**SOURCE PASSAGE:**
↓↓↓

I must agree that there are alot of things that -- somewhat incomprehensibly -- aren't OO friendly when they really should be.  But I think that this stems from a lack of knowledge of just how certain things can be made friendly.  It's definately a different paradigm from the rather haphazard designs (Dikurivatives) that most of us learned from.

Correct.  Just like you'd have to write a function if you want to do something with a "public" class.  I use a number of macros (I'll post about them later) to define the types I need.  Most of them have one-line declarations, just like static methods.  The only thing you can't do is embed the algorithm in the parent function.  While the usefulness of this is debatable, I generally find that encapsulating the algorithm results in nicer code.

↑↑↑

**DATA PROVIDED:**
↓↓↓

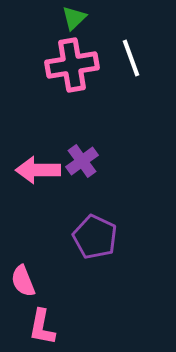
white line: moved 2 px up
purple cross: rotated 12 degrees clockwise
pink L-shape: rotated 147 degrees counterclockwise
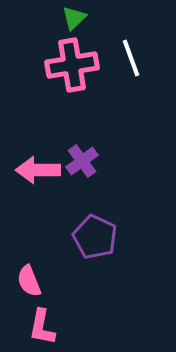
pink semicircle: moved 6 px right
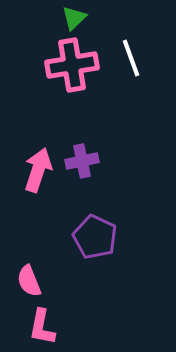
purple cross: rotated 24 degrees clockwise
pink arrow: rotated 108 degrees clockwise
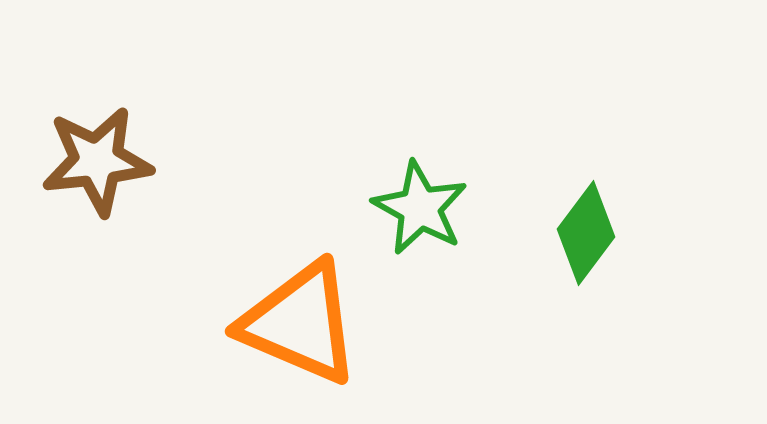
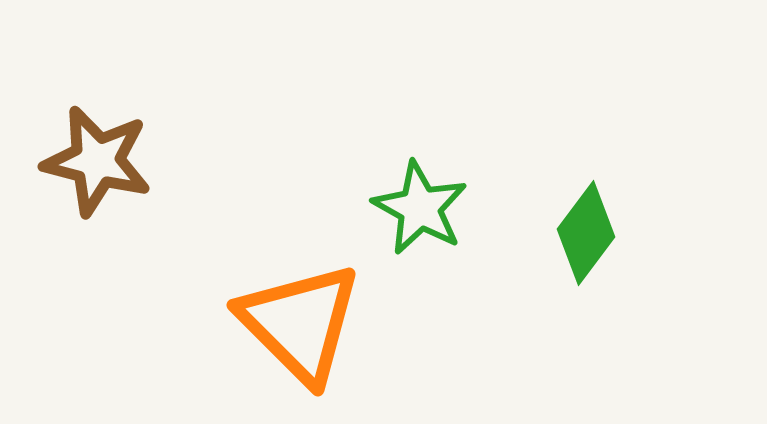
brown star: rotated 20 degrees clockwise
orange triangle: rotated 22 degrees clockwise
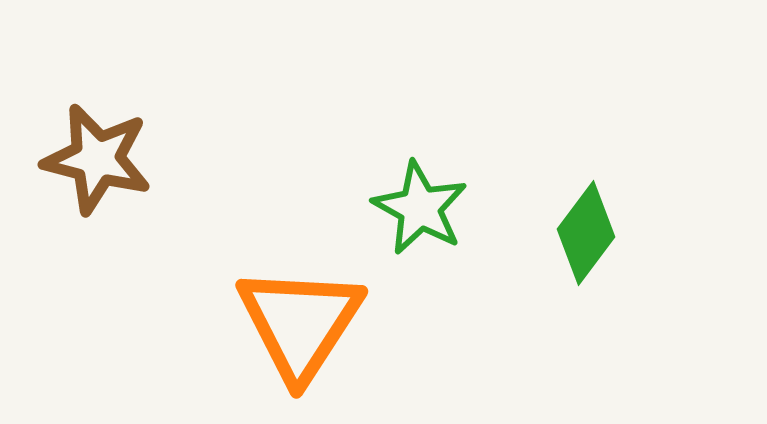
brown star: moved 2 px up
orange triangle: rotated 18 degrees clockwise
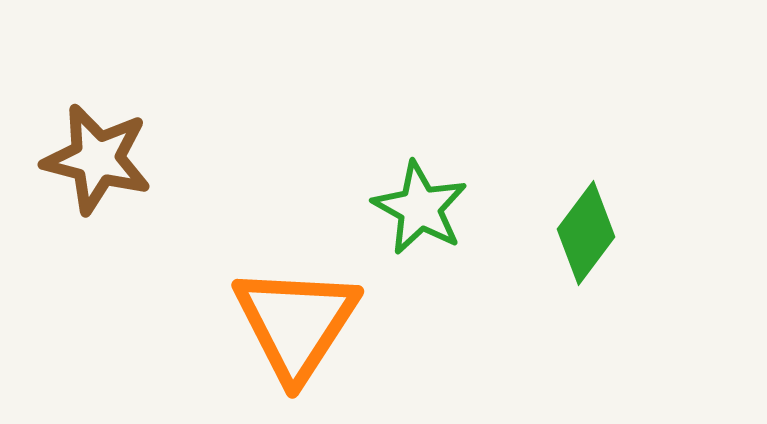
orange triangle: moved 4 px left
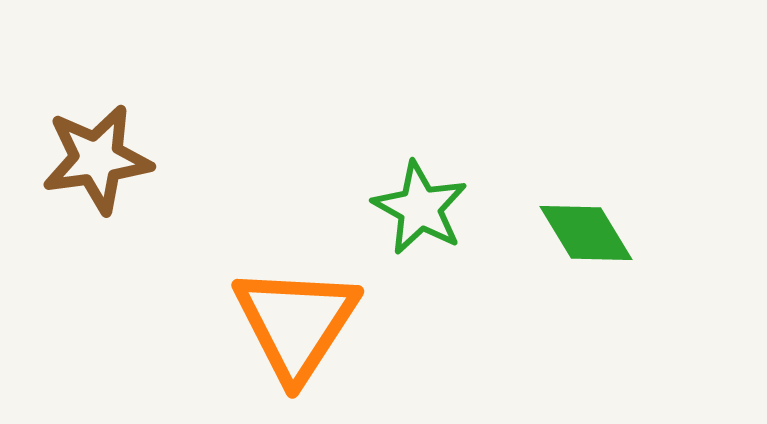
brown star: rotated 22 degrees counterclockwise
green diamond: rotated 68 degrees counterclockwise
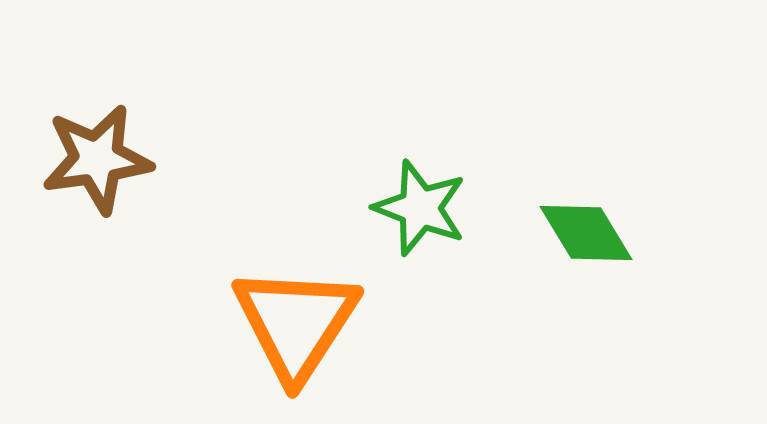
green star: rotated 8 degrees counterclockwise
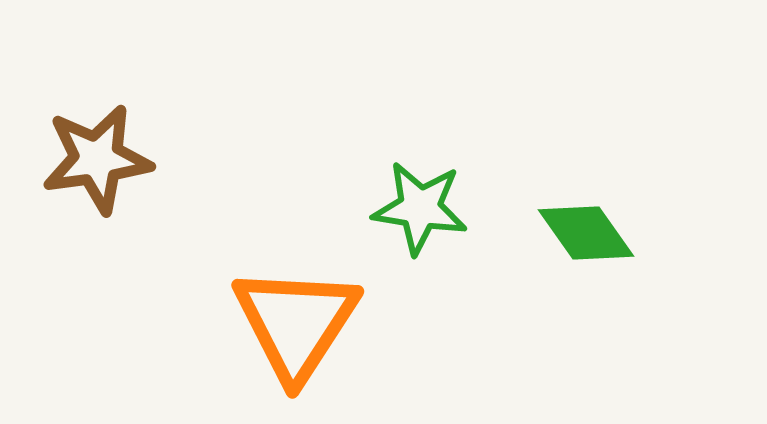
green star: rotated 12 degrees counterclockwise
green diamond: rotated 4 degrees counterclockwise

↑↑↑

**DO THIS:** Reproduce word for word the stretch of the passage on object-oriented design from "I must agree" through "in nicer code.". The records are drawn from a separate source.

**TASK ANSWER:**
I must agree that there are alot of things that -- somewhat incomprehensibly -- aren't OO friendly when they really should be.  But I think that this stems from a lack of knowledge of just how certain things can be made friendly.  It's definately a different paradigm from the rather haphazard designs (Dikurivatives) that most of us learned from.

Correct.  Just like you'd have to write a function if you want to do something with a "public" class.  I use a number of macros (I'll post about them later) to define the types I need.  Most of them have one-line declarations, just like static methods.  The only thing you can't do is embed the algorithm in the parent function.  While the usefulness of this is debatable, I generally find that encapsulating the algorithm results in nicer code.